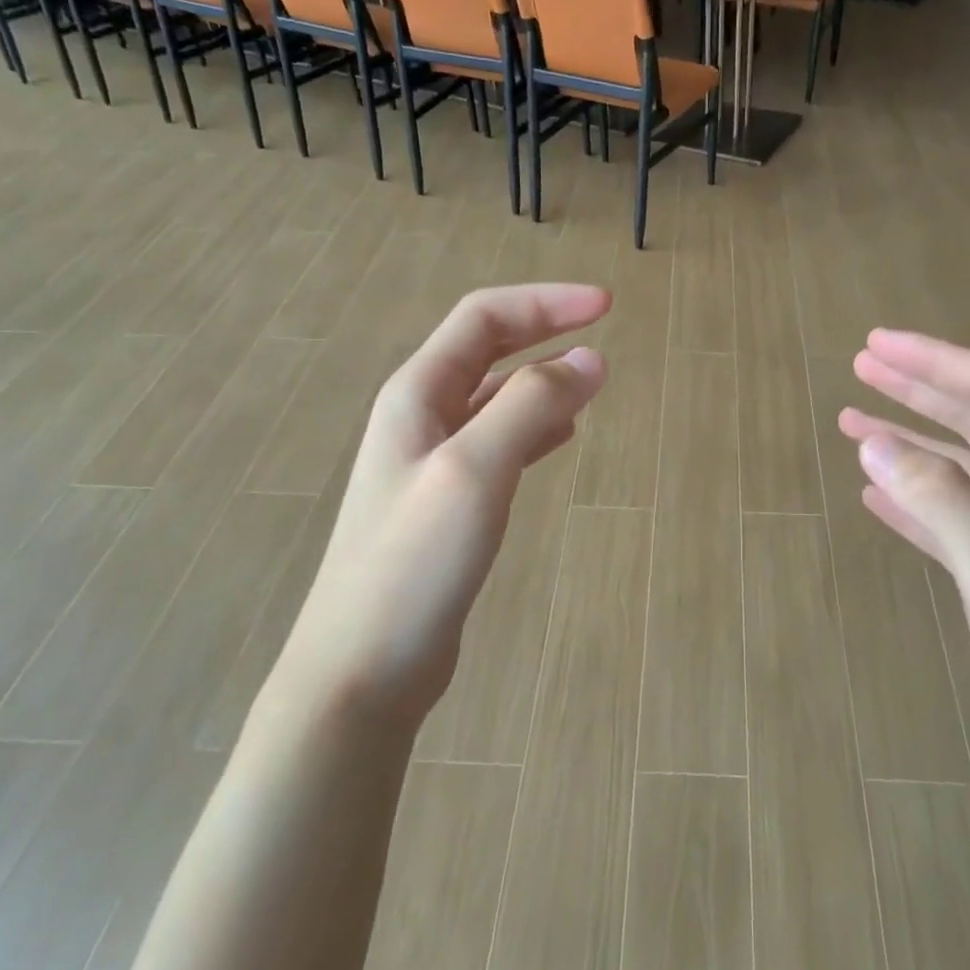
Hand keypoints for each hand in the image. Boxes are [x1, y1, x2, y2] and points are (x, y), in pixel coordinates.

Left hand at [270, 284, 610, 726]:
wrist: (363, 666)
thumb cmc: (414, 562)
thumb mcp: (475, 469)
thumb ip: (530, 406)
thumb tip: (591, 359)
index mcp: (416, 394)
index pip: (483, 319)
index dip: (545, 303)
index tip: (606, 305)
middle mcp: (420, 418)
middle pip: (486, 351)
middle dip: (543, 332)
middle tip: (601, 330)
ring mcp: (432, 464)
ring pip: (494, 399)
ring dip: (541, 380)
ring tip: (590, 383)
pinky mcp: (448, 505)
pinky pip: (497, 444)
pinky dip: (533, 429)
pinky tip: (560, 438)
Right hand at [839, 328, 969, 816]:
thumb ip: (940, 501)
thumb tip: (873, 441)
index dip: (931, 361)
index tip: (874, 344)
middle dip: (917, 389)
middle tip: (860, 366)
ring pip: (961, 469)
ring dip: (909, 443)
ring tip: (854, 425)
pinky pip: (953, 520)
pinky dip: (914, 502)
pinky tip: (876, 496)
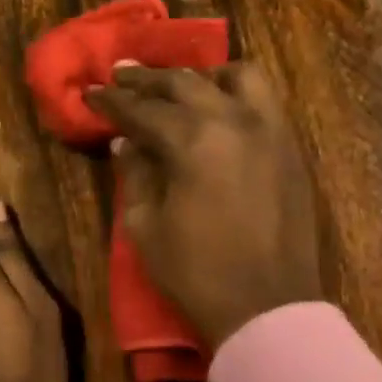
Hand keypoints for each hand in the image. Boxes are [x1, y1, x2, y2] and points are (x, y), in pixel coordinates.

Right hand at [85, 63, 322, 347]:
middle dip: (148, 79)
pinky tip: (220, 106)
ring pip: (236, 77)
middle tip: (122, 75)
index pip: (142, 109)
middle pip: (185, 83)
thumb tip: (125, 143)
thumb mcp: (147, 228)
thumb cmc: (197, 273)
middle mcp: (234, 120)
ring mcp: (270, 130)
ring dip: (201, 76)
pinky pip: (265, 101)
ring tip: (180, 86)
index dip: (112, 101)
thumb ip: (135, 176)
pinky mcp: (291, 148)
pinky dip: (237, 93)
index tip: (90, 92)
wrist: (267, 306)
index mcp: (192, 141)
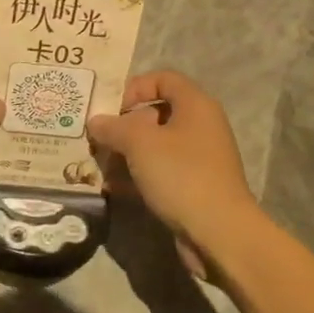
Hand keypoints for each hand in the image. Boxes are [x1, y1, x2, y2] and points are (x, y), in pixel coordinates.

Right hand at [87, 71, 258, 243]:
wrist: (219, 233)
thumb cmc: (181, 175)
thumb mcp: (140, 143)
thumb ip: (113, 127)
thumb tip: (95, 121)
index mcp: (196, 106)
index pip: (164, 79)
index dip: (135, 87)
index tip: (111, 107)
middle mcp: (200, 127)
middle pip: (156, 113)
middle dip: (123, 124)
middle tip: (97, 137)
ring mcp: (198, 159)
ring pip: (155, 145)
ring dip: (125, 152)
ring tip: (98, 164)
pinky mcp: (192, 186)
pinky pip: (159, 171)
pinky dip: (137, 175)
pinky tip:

--- TASK DESCRIPTION ---
Give back the entire listing verbatim, without the pictures.

--- ANSWER FOR THE TASK ---
Hand keypoints for each hand in the image. Boxes are [x1, y1, x2, y2] and points are (x, y), in pixel coordinates.

Left hand at [270, 284, 610, 726]:
wrist: (363, 666)
thumb cmc: (414, 562)
thumb mcp: (475, 469)
thumb ip: (530, 406)
thumb tip: (591, 359)
index mcp: (416, 394)
index pip: (483, 319)
index dip: (545, 303)
index tip: (606, 305)
middle mcp: (420, 418)
middle pip: (486, 351)
middle dip: (543, 332)
middle tip: (601, 330)
ring mcp: (432, 464)
ring pip: (494, 399)
ring dip: (541, 380)
ring tip: (590, 383)
pinky mcp: (448, 505)
pinky pip: (497, 444)
pinky dip: (533, 429)
pinky tip: (560, 438)
Right hand at [839, 328, 969, 816]:
thumb ip: (940, 501)
thumb tip: (873, 441)
index dip: (931, 361)
index tip: (874, 344)
middle dip: (917, 389)
middle tip: (860, 366)
ring pip: (961, 469)
ring dip: (909, 443)
ring tip: (854, 425)
pinky pip: (953, 520)
pinky dip: (914, 502)
pinky tip: (876, 496)
Hand keypoints for each hand in the image. Boxes are [x1, y1, x2, y2] and points are (x, y), in pixel coordinates.

Right hand at [85, 63, 322, 347]:
middle dip: (148, 79)
pinky tip: (220, 106)
ring pip: (236, 77)
middle tip: (122, 75)
index pip: (142, 109)
middle pip: (185, 83)
thumb tip: (125, 143)
thumb mcp: (147, 228)
thumb cmc: (197, 273)
middle mcp: (234, 120)
ring mcp: (270, 130)
ring dip: (201, 76)
pinky pip: (265, 101)
ring tip: (180, 86)
index dip: (112, 101)
thumb ip: (135, 176)
pinky mcp: (291, 148)
pinky dip: (237, 93)
index tip: (90, 92)
wrist: (267, 306)
index mcp: (192, 141)
Hand keypoints for each hand in the image. Boxes are [x1, y1, x2, y2] and points are (x, y), in pixel coordinates.

Right hand at [87, 71, 258, 243]:
wrist: (219, 233)
thumb cmc: (181, 175)
thumb mcp: (140, 143)
thumb ip: (113, 127)
thumb tip: (95, 121)
index mcp: (196, 106)
index pip: (164, 79)
index dip: (135, 87)
index tip: (111, 107)
middle mcp: (200, 127)
middle pip: (156, 113)
middle dip: (123, 124)
middle tip: (97, 137)
ring mcp: (198, 159)
ring pip: (155, 145)
ring dip: (125, 152)
ring tip: (98, 164)
pinky mcp: (192, 186)
pinky pip: (159, 171)
pinky dip: (137, 175)
pinky tip:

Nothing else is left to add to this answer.